Systems that practitioners experience as imposed get worked around. Systems they help shape, understand, and trust are much more likely to be used. The human side is not a soft addition to the technical work. It is the condition that makes the technical work matter.
Where This Leaves Us
Taken together, these lessons are less about any one evaluation method than about sequencing.
Each step lays the groundwork for the next. That is what makes causal learning possible. Organizations do not get to a credible understanding of impact by jumping straight to the most sophisticated study. They get there by building the conditions that make the question answerable and the answer useful.
In Delaware, Child Trends estimated that Upstream’s work coincided with an increase in the use of long-acting contraception among Title X clients from 13.7 percent to 31.5 percent, along with a simulated drop in unintended pregnancy of close to 25 percent. Better evidence, better decisions, and ultimately, better outcomes for the people organizations serve.
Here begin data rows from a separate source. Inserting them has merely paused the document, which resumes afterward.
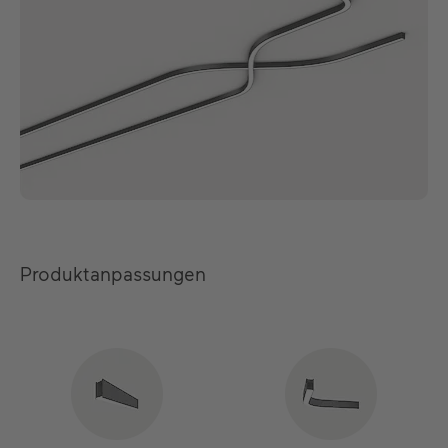
Produktanpassungen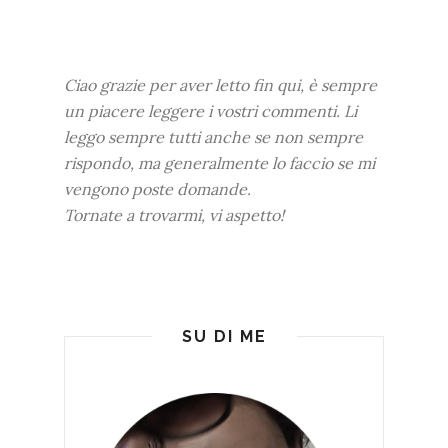
Ciao grazie per aver letto fin qui, è sempre
un piacere leggere i vostri commenti. Li
leggo sempre tutti anche se non sempre
rispondo, ma generalmente lo faccio se mi
vengono poste domande.
Tornate a trovarmi, vi aspetto!
SU DI ME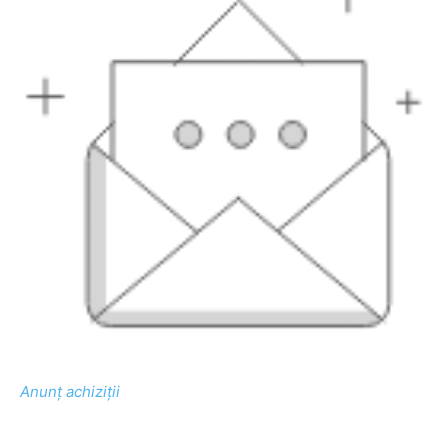
Anunț achiziții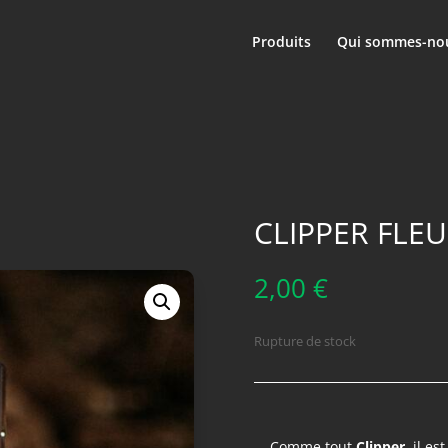
Produits
Qui sommes-nou
CLIPPER FLE
2,00
€
Rupture de stock
Comme tout
Clipper
, il e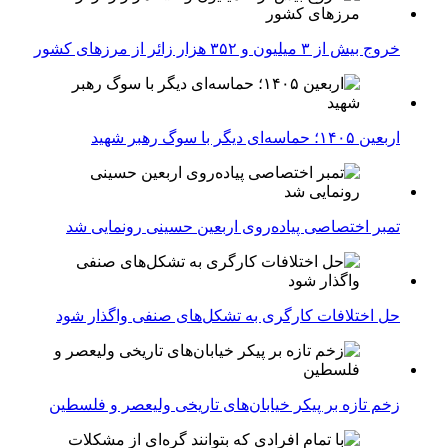
خروج بیش از ۳ میلیون و ۳۵۲ هزار زائر از مرزهای کشور
اربعین ۱۴۰۵؛ حماسه‌ای دیگر با سوگ رهبر شهید
تمبر اختصاصی پیاده‌روی اربعین حسینی رونمایی شد
حل اختلافات کارگری به تشکل‌های صنفی واگذار شود
زخم تازه بر پیکر خیابان‌های تاریخی ولیعصر و فلسطین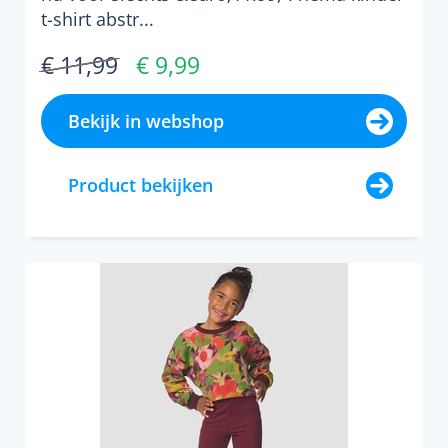
t-shirt abstr...
€ 11,99
€ 9,99
Bekijk in webshop
Product bekijken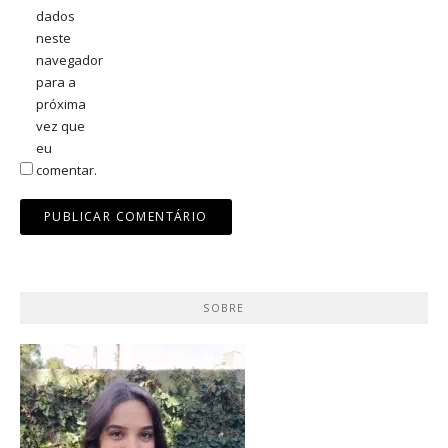
dados
neste
navegador
para a
próxima
vez que
eu
comentar.
SOBRE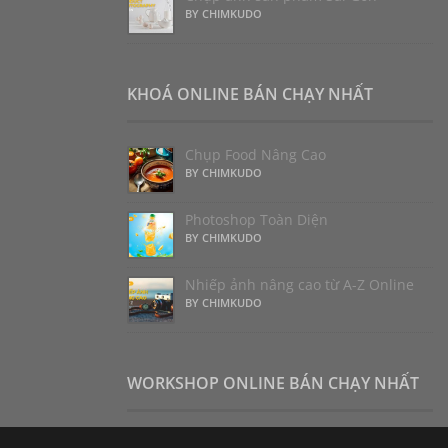
BY CHIMKUDO
KHOÁ ONLINE BÁN CHẠY NHẤT
Chụp Food Nâng Cao
BY CHIMKUDO
Photoshop Toàn Diện
BY CHIMKUDO
Nhiếp ảnh nâng cao từ A-Z Online
BY CHIMKUDO
WORKSHOP ONLINE BÁN CHẠY NHẤT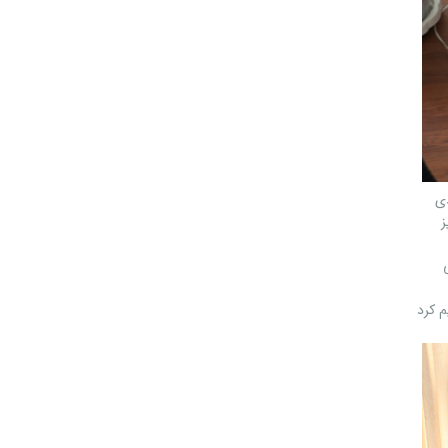
دی
ز
م کرد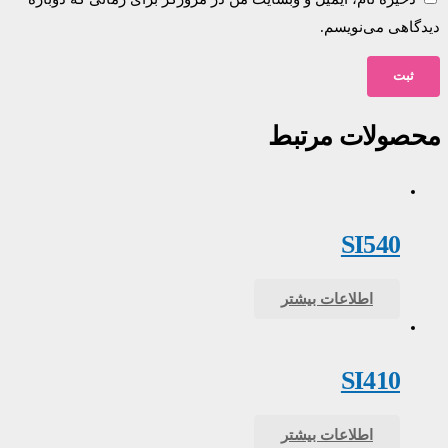
دیدگاهی می‌نویسم.
محصولات مرتبط
SI540
اطلاعات بیشتر
SI410
اطلاعات بیشتر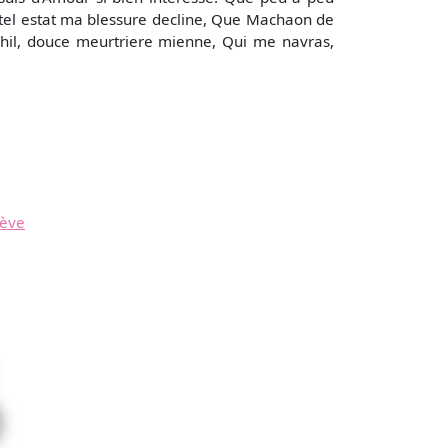
n tel estat ma blessure decline, Que Machaon de
Achil, douce meurtriere mienne, Qui me navras,
lève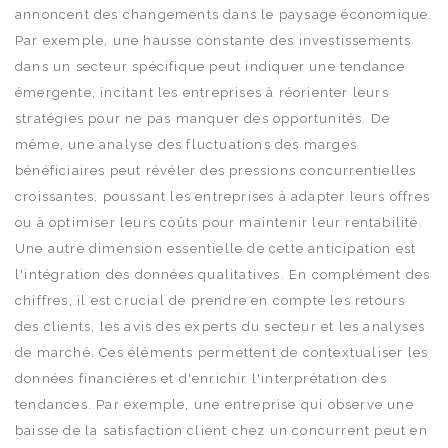
annoncent des changements dans le paysage économique.
Par exemple, une hausse constante des investissements
dans un secteur spécifique peut indiquer une tendance
émergente, incitant les entreprises à réorienter leurs
stratégies pour ne pas manquer des opportunités. De
même, une analyse des fluctuations des marges
bénéficiaires peut révéler des pressions concurrentielles
croissantes, poussant les entreprises à adapter leurs offres
ou à optimiser leurs coûts pour maintenir leur rentabilité.
Une autre dimension essentielle de cette anticipation est
l'intégration des données qualitatives. En complément des
chiffres, il est crucial de prendre en compte les retours
des clients, les avis des experts du secteur et les analyses
de marché. Ces éléments permettent de contextualiser les
données financières et d'enrichir l'interprétation des
tendances. Par exemple, une entreprise qui observe une
baisse de la satisfaction client chez un concurrent peut en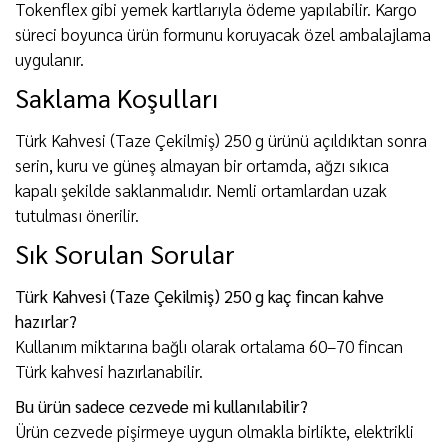
Tokenflex gibi yemek kartlarıyla ödeme yapılabilir. Kargo
süreci boyunca ürün formunu koruyacak özel ambalajlama
uygulanır.
Saklama Koşulları
Türk Kahvesi (Taze Çekilmiş) 250 g ürünü açıldıktan sonra
serin, kuru ve güneş almayan bir ortamda, ağzı sıkıca
kapalı şekilde saklanmalıdır. Nemli ortamlardan uzak
tutulması önerilir.
Sık Sorulan Sorular
Türk Kahvesi (Taze Çekilmiş) 250 g kaç fincan kahve
hazırlar?
Kullanım miktarına bağlı olarak ortalama 60–70 fincan
Türk kahvesi hazırlanabilir.
Bu ürün sadece cezvede mi kullanılabilir?
Ürün cezvede pişirmeye uygun olmakla birlikte, elektrikli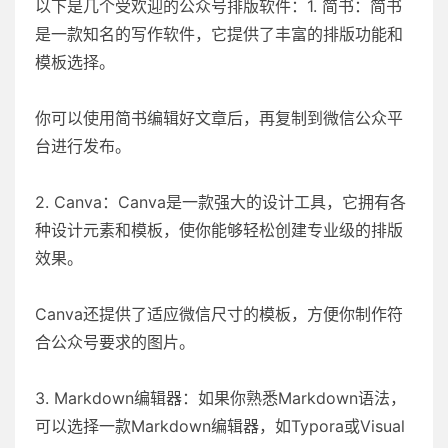
以下是几个受欢迎的公众号排版软件：1. 简书：简书
是一款知名的写作软件，它提供了丰富的排版功能和
模板选择。
你可以使用简书编辑好文章后，再复制到微信公众平
台进行发布。
2. Canva：Canva是一款强大的设计工具，它拥有各
种设计元素和模板，使你能够轻松创建专业级的排版
效果。
Canva还提供了适应微信尺寸的模板，方便你制作符
合公众号要求的图片。
3. Markdown编辑器：如果你熟悉Markdown语法，
可以选择一款Markdown编辑器，如Typora或Visual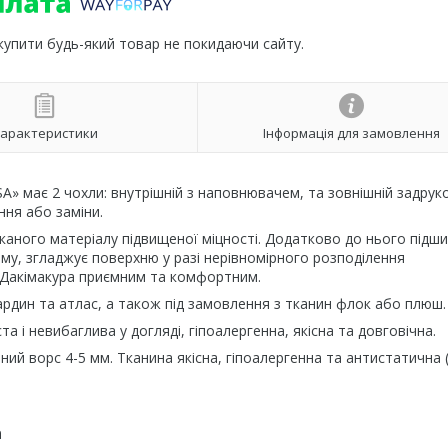
 купити будь-який товар не покидаючи сайту.
арактеристики
Інформація для замовлення
A» має 2 чохли: внутрішній з наповнювачем, та зовнішній задрук
ня або заміни.
каного матеріалу підвищеної міцності. Додатково до нього підш
му, згладжує поверхню у разі нерівномірного розподілення
Дакімакура приємним та комфортним.
ардин та атлас, а також під замовлення з тканин флок або плюш.
 і невибаглива у догляді, гіпоалергенна, якісна та довговічна.
ний ворс 4-5 мм. Тканина якісна, гіпоалергенна та антистатична 
а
Technology is changing quickly. AI-enabled approaches to causal learning are making it possible to do more with data organizations already collect, at lower cost and with faster feedback loops. But better tools do not replace the discipline underneath the work. A model can help analyze data. It cannot decide which question matters most, earn practitioners’ trust, or build the routines that make evidence useful. Those are still organizational choices — and they are the harder ones.
People move on. Programs evolve. Funders change priorities. Good evidence infrastructure stays, and it keeps an organization learning long after any one plan is finished.
Matt Hillard is the Senior Director of the Evidence for Outcomes practice at Project Evident.